**What to do**
Show all lines from the records below in which the string "carriles" is present.

Excerpts from a dataset
___

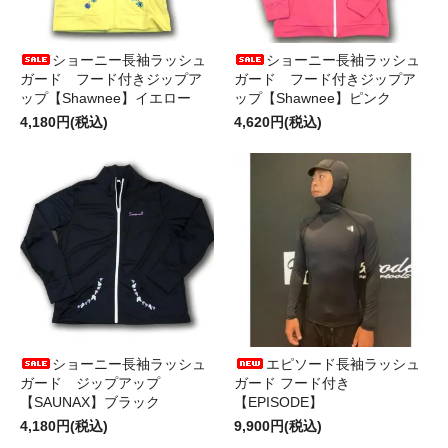
ショーニー長袖ラッシュ
ショーニー長袖ラッシュ
ガード フード付きジップア
ガード フード付きジップア
ップ【Shawnee】イエロー
ップ【Shawnee】ピンク
4,180円(税込)
4,620円(税込)
ショーニー長袖ラッシュ
エピソード長袖ラッシュ
ガード ジップアップ
ガード フード付き
【SAUNAX】ブラック
【EPISODE】
4,180円(税込)
9,900円(税込)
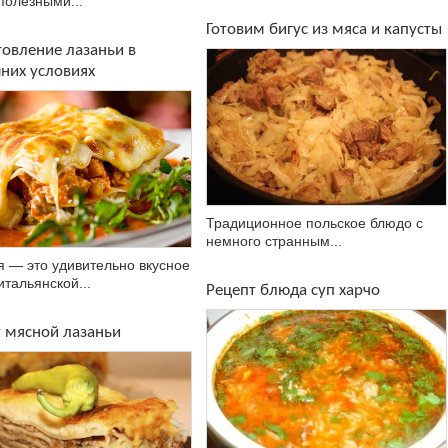
 полезными...
Готовим бигус из мяса и капусты
овление лазаньи в
них условиях
Традиционное польское блюдо с
немного странным...
я — это удивительно вкусное
итальянской...
Рецепт блюда суп харчо
 мясной лазаньи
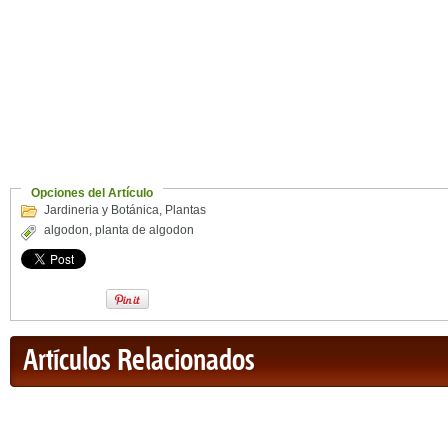
Opciones del Artículo
Jardineria y Botánica
,
Plantas
algodon
,
planta de algodon
Artículos Relacionados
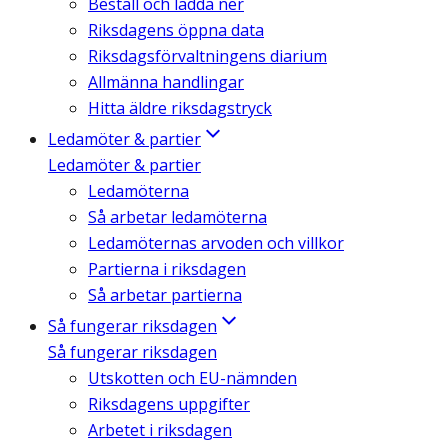
Beställ och ladda ner
Riksdagens öppna data
Riksdagsförvaltningens diarium
Allmänna handlingar
Hitta äldre riksdagstryck
Ledamöter & partier
Ledamöter & partier
Ledamöterna
Så arbetar ledamöterna
Ledamöternas arvoden och villkor
Partierna i riksdagen
Så arbetar partierna
Så fungerar riksdagen
Så fungerar riksdagen
Utskotten och EU-nämnden
Riksdagens uppgifter
Arbetet i riksdagen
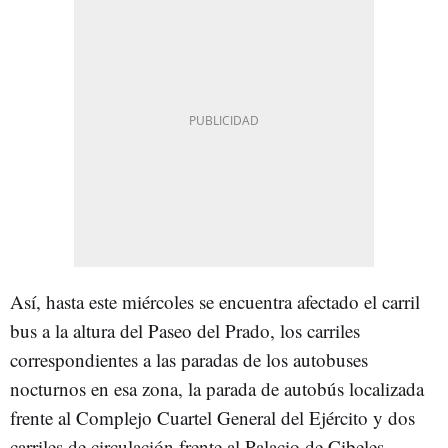
Así, hasta este miércoles se encuentra afectado el carril
bus a la altura del Paseo del Prado, los carriles
correspondientes a las paradas de los autobuses
nocturnos en esa zona, la parada de autobús localizada
frente al Complejo Cuartel General del Ejército y dos
carriles de circulación frente al Palacio de Cibeles,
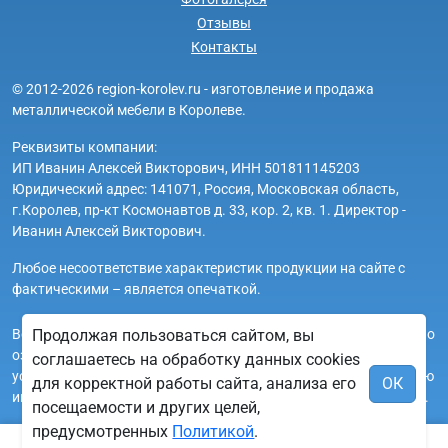
Отзывы
Контакты
© 2012-2026 region-korolev.ru - изготовление и продажа
металлической мебели в Королеве.
Реквизиты компании:
ИП Иванин Алексей Викторович, ИНН 501811145203
Юридический адрес: 141071, Россия, Московская область,
г.Королев, пр-кт Космонавтов д. 33, кор. 2, кв. 1. Директор -
Иванин Алексей Викторович.
Любое несоответствие характеристик продукции на сайте с
фактическими – является опечаткой.
Вся информация на сайте region-korolev.ru носит исключительно
Продолжая пользоваться сайтом, вы
ознакомительный и справочный характер и ни при каких
соглашаетесь на обработку данных cookies
условиях не является публичной офертой. Всю дополнительную
для корректной работы сайта, анализа его
ОК
информацию можно узнать по телефонам указанным на сайте.
посещаемости и других целей,
предусмотренных
Политикой
.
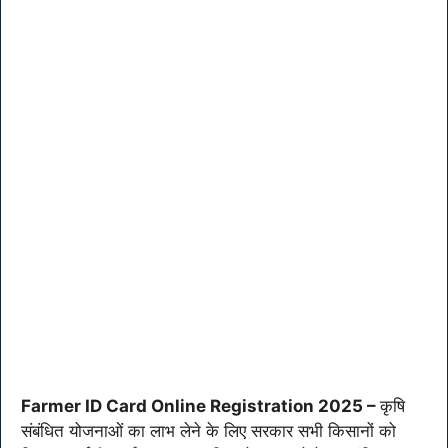
Farmer ID Card Online Registration 2025 –
कृषि
संबंधित योजनाओं का लाभ लेने के लिए सरकार सभी किसानों को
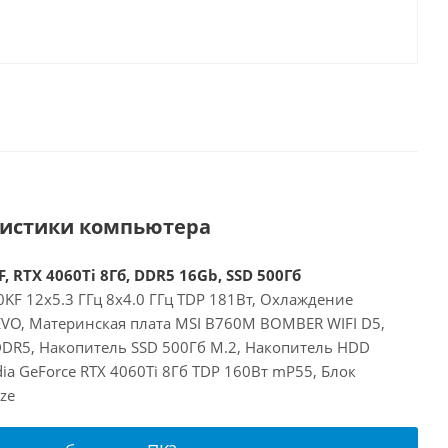
ристики компьютера
, RTX 4060Ti 8Гб, DDR5 16Gb, SSD 500Гб
00KF 12x5.3 ГГц 8x4.0 ГГц TDP 181Вт, Охлаждение
EVO, Материнская плата MSI B760M BOMBER WIFI D5,
DR5, Накопитель SSD 500Гб M.2, Накопитель HDD
dia GeForce RTX 4060Ti 8Гб TDP 160Вт mP55, Блок
ze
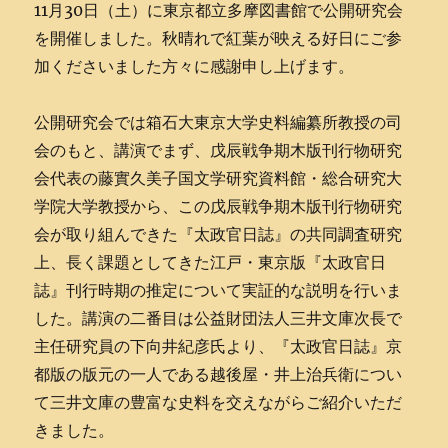
11月30日（土）に東京都立多摩図書館で公開研究会
を開催しました。秋晴れで紅葉が映える好日にご参
加くださいました方々に感謝申し上げます。
公開研究会では箱石大東京大学史料編纂所教授の司
会のもと、講演でまず、戊辰戦争期木版刊行物研究
会代表の藤實久美子国文学研究資料館・総合研究大
学院大学教授から、この戊辰戦争期木版刊行物研究
会が取り組んできた『太政官日誌』の共同調査研究
上、長く課題としてきた江戸・東京版『太政官日
誌』刊行時期の推定について実証的な説明を行いま
した。講演の二番目は公益財団法人三井文庫次長で
主任研究員の下向井紀彦氏より、『太政官日誌』京
都版の版元の一人である越後屋・井上治兵衛につい
て三井文庫の豊富な史料を交えながらご紹介いただ
きました。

___

**Solution to this problem**
bus a la altura del Paseo del Prado, los carriles
carriles de circulación frente al Palacio de Cibeles,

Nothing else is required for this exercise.